◆ **To do**:
Write the part of the records that opens with the first line and closes with the line containing "Explore People and Culture at ALDI." as a JSON list of strings. Use one string per line, skip blank lines, include both end lines, and leave out everything after that closing line.

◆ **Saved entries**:
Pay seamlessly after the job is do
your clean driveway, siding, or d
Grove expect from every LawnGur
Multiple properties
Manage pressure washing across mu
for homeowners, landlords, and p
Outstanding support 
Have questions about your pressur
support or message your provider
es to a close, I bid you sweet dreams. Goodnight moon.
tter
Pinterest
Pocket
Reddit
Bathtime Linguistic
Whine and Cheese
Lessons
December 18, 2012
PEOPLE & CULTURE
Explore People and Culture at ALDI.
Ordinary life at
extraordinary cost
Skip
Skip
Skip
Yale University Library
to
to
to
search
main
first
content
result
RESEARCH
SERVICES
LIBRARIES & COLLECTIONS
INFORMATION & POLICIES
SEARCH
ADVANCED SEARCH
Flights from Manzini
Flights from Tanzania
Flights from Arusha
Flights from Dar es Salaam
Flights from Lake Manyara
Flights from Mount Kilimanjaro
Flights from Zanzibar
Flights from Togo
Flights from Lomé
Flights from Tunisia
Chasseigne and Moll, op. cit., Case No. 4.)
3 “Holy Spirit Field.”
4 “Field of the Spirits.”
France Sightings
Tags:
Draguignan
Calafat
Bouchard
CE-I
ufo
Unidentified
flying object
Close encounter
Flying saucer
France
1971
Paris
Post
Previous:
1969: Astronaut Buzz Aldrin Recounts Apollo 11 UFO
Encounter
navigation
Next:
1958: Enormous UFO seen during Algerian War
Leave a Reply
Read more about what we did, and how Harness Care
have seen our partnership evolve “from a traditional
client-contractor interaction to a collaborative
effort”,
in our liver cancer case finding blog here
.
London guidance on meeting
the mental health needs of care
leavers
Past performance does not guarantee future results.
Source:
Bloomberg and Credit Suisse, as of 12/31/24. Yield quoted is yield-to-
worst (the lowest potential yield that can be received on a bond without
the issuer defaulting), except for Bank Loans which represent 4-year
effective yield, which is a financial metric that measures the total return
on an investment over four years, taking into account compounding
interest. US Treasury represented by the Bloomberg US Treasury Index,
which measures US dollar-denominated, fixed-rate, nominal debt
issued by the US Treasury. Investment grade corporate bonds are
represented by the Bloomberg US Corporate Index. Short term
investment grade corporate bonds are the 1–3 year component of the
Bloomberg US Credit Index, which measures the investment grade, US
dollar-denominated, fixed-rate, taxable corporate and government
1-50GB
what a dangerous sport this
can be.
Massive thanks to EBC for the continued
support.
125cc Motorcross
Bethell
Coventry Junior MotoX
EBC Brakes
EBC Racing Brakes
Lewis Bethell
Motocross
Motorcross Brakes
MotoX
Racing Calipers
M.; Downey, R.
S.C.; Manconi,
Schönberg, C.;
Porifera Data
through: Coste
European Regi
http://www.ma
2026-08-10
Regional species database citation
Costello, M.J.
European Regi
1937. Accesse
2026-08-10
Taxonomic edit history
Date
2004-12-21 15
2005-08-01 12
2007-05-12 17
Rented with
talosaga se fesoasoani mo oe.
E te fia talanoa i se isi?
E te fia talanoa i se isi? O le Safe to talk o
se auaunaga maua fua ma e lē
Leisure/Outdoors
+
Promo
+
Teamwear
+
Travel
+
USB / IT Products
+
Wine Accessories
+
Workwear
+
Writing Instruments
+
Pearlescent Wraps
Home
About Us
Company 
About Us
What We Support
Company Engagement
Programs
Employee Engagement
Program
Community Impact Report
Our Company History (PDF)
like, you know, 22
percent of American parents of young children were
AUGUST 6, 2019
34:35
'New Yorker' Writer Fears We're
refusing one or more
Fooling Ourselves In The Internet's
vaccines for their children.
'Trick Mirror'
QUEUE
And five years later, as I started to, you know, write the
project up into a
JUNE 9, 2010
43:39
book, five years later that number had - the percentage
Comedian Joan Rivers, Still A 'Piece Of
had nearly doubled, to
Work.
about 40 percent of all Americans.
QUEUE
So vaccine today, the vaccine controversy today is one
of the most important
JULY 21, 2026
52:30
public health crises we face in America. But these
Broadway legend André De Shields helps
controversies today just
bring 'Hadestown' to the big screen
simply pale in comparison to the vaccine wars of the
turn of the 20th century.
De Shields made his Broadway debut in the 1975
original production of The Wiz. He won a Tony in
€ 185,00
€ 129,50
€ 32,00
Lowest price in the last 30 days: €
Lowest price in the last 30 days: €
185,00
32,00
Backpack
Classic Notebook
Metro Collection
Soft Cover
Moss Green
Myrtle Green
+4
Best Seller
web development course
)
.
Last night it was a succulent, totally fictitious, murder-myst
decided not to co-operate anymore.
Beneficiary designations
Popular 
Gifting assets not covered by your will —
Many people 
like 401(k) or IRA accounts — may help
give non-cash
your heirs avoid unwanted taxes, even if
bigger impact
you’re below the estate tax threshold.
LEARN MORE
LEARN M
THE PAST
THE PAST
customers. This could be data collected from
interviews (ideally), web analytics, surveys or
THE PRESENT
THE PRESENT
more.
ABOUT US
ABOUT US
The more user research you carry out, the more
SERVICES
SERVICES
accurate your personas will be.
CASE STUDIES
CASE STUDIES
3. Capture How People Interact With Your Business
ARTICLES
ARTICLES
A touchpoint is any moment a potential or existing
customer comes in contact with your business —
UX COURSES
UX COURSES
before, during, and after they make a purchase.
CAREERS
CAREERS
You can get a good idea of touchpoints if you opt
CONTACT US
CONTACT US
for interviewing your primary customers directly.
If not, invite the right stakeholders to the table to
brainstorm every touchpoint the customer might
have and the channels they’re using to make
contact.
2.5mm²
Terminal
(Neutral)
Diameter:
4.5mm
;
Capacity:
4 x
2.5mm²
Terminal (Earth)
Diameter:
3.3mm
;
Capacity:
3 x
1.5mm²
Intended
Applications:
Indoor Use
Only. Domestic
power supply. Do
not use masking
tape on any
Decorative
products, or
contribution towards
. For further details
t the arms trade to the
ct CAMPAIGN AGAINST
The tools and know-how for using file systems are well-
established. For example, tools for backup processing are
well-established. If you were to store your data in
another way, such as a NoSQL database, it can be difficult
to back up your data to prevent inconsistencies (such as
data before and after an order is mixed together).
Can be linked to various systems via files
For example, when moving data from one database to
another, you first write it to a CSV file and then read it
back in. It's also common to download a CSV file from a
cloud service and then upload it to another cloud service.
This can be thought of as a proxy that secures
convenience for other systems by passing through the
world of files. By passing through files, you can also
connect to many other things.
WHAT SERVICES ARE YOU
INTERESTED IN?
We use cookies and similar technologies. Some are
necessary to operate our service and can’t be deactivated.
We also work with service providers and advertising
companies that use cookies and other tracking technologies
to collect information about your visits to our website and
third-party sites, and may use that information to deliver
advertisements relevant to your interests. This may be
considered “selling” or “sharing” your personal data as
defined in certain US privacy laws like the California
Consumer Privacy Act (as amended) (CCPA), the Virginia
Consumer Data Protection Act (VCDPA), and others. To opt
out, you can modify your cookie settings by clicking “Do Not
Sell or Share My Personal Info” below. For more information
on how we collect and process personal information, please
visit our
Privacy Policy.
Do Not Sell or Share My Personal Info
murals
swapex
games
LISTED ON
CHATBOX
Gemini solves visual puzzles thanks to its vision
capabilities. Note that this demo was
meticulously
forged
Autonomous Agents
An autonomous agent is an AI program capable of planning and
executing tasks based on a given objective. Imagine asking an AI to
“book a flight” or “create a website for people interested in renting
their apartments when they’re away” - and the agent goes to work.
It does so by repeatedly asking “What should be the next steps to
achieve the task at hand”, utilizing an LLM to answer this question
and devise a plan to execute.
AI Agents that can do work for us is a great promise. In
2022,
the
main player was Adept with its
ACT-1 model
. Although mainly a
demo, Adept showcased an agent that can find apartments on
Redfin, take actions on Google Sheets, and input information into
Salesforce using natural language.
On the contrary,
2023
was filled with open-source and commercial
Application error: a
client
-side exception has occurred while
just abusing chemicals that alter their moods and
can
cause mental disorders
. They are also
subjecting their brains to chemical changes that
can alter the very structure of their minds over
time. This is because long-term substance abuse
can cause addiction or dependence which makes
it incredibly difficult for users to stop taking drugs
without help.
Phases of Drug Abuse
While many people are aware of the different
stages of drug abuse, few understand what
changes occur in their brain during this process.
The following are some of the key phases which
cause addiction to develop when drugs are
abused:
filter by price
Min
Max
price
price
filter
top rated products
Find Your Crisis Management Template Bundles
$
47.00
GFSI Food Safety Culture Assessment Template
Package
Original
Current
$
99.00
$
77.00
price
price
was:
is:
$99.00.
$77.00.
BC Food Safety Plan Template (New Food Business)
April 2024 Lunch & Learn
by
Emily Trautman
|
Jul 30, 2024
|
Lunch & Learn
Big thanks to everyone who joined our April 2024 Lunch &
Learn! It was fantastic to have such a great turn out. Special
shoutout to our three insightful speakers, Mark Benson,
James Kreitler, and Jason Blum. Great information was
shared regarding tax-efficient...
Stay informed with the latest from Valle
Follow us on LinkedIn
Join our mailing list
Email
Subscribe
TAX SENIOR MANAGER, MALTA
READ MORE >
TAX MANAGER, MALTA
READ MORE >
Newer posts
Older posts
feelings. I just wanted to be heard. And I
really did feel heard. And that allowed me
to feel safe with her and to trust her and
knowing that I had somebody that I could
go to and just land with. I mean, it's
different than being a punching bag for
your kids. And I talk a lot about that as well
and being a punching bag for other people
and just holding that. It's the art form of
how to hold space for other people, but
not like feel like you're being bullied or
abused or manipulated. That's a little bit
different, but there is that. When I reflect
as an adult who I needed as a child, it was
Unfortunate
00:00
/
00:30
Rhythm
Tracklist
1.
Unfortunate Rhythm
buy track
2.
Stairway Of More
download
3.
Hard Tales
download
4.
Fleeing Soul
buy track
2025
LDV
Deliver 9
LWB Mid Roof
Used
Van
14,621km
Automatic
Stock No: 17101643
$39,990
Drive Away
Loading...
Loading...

◆ **The answer**:
[
  "Pay seamlessly after the job is do",
  "your clean driveway, siding, or d",
  "Grove expect from every LawnGur",
  "Multiple properties",
  "Manage pressure washing across mu",
  "for homeowners, landlords, and p",
  "Outstanding support ",
  "Have questions about your pressur",
  "support or message your provider",
  "es to a close, I bid you sweet dreams. Goodnight moon.",
  "tter",
  "Pinterest",
  "Pocket",
  "Reddit",
  "Bathtime Linguistic",
  "Whine and Cheese",
  "Lessons",
  "December 18, 2012",
  "PEOPLE & CULTURE",
  "Explore People and Culture at ALDI."
]